Nothing should appear in the answer except the lines from the one containing "回头再顾更媚生，从此倾城复倾国。" through the end of the records below, written out exactly.

╔══

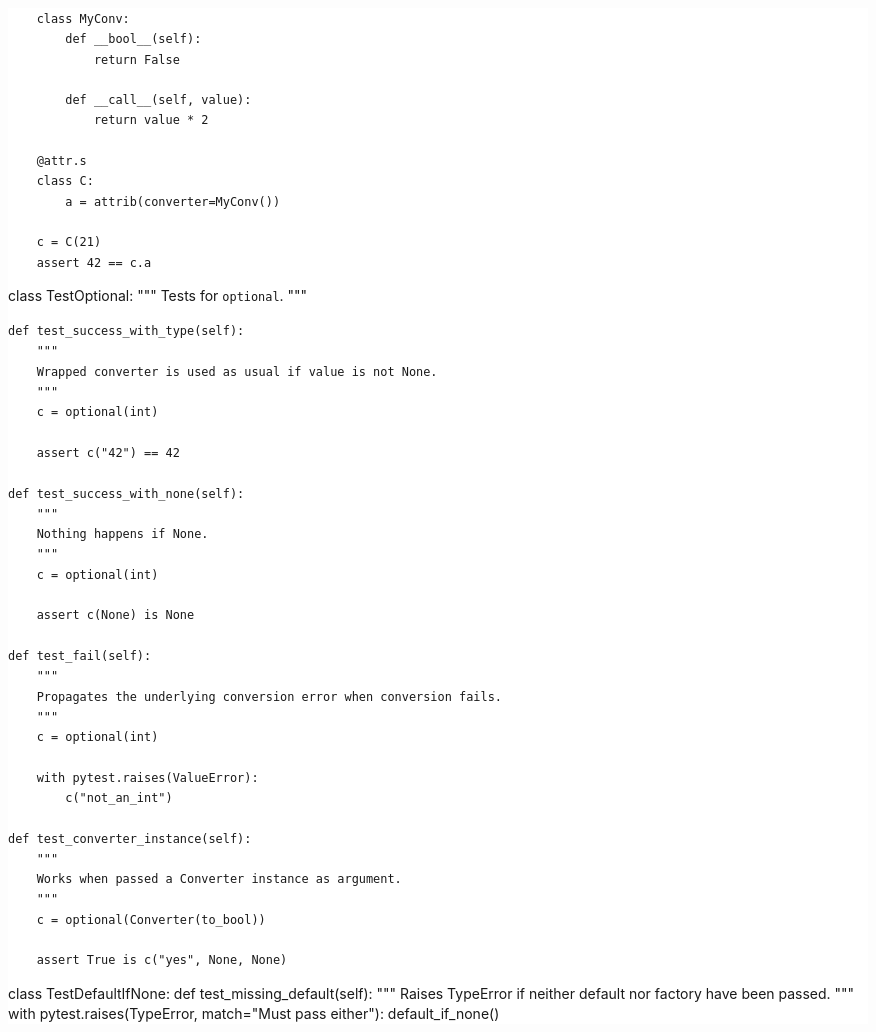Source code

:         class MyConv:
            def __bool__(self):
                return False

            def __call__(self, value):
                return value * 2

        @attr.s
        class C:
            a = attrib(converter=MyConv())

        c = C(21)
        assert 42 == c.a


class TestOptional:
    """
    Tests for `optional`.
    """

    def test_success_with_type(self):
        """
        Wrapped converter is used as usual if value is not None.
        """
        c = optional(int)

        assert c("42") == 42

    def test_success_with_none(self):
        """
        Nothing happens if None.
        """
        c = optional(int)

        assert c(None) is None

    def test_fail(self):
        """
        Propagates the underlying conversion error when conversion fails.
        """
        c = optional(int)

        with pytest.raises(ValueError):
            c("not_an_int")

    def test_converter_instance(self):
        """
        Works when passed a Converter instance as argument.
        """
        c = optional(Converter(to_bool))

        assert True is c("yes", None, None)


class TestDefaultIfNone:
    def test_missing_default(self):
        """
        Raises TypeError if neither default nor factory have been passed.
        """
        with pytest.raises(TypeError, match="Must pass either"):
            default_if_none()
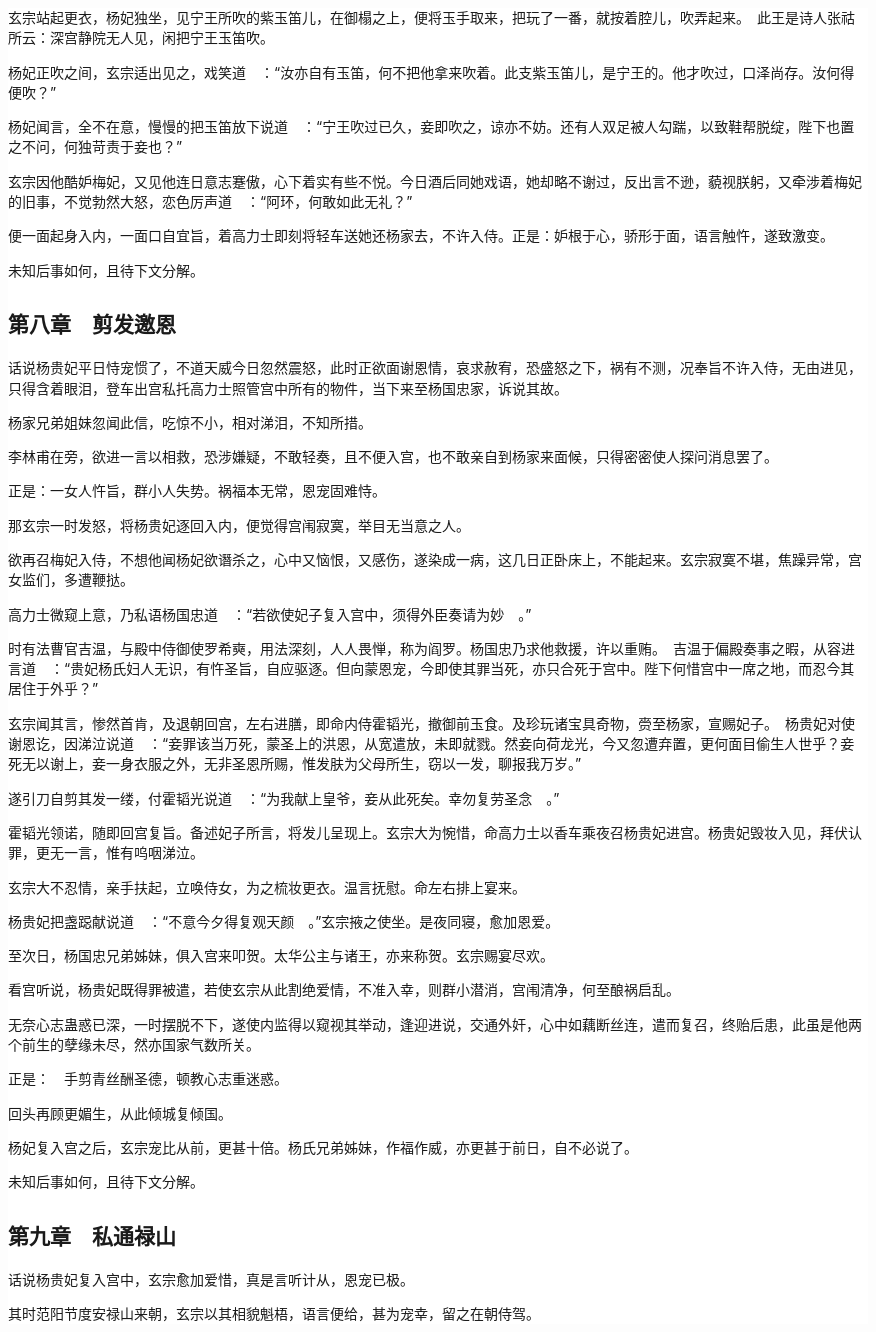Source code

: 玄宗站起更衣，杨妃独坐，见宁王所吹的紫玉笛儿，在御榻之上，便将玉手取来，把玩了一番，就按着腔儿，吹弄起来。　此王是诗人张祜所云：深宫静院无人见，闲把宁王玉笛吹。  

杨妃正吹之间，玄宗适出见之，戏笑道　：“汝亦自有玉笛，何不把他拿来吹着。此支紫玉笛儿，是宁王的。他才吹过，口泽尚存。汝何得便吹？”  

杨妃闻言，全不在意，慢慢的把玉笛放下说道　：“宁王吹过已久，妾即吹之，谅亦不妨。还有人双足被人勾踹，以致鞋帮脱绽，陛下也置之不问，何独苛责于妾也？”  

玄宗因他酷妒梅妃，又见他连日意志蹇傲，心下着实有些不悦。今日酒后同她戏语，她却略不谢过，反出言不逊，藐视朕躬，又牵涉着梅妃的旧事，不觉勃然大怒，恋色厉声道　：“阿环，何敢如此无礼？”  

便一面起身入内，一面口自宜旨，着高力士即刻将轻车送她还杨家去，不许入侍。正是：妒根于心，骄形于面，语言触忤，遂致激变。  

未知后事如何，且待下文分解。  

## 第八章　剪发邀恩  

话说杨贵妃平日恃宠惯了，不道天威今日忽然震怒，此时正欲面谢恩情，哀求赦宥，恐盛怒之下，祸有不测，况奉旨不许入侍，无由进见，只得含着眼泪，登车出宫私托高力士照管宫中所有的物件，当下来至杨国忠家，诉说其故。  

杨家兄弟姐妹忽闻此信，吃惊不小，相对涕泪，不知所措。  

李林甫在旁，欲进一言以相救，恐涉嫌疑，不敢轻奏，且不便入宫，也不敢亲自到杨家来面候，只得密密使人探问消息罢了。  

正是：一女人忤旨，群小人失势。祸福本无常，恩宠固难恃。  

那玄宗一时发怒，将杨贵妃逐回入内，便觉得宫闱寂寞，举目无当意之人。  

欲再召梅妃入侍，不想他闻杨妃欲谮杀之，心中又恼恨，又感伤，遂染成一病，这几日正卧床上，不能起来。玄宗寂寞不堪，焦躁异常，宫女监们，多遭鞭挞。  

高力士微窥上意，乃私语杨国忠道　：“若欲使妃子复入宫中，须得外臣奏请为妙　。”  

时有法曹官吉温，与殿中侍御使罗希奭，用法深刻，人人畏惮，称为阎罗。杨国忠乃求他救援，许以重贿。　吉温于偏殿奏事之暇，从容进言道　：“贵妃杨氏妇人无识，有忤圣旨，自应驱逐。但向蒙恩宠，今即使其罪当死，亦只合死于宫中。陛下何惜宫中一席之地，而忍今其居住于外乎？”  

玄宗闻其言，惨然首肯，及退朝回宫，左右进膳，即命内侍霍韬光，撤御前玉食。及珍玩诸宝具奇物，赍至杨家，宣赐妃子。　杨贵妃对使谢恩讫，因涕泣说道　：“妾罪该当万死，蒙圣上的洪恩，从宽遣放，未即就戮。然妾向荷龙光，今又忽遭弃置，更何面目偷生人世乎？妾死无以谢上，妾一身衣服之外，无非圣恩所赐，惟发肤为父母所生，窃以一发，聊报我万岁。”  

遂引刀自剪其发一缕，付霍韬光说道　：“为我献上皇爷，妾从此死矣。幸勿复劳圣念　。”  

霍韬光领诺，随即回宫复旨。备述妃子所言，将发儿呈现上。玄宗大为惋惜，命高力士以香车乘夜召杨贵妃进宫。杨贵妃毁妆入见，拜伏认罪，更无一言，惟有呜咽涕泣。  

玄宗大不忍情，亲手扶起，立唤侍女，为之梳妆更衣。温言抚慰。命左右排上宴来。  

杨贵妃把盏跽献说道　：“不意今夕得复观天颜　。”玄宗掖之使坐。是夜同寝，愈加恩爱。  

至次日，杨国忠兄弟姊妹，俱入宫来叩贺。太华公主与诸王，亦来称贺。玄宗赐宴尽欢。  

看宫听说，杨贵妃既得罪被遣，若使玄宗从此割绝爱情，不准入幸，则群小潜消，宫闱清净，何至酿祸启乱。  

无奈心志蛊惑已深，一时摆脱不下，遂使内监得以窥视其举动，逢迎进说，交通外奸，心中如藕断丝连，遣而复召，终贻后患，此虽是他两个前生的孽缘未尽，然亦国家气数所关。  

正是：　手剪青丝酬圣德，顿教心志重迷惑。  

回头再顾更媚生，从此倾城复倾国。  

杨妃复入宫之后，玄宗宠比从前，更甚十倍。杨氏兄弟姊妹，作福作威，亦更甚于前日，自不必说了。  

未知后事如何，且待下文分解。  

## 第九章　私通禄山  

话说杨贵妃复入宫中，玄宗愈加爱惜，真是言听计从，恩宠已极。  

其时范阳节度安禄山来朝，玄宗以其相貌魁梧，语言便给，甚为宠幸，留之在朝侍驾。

╚══

- YOUR RESPONSE -
回头再顾更媚生，从此倾城复倾国。  

杨妃复入宫之后，玄宗宠比从前，更甚十倍。杨氏兄弟姊妹，作福作威，亦更甚于前日，自不必说了。  

未知后事如何，且待下文分解。  

## 第九章　私通禄山  

话说杨贵妃复入宫中，玄宗愈加爱惜，真是言听计从，恩宠已极。  

其时范阳节度安禄山来朝，玄宗以其相貌魁梧，语言便给，甚为宠幸，留之在朝侍驾。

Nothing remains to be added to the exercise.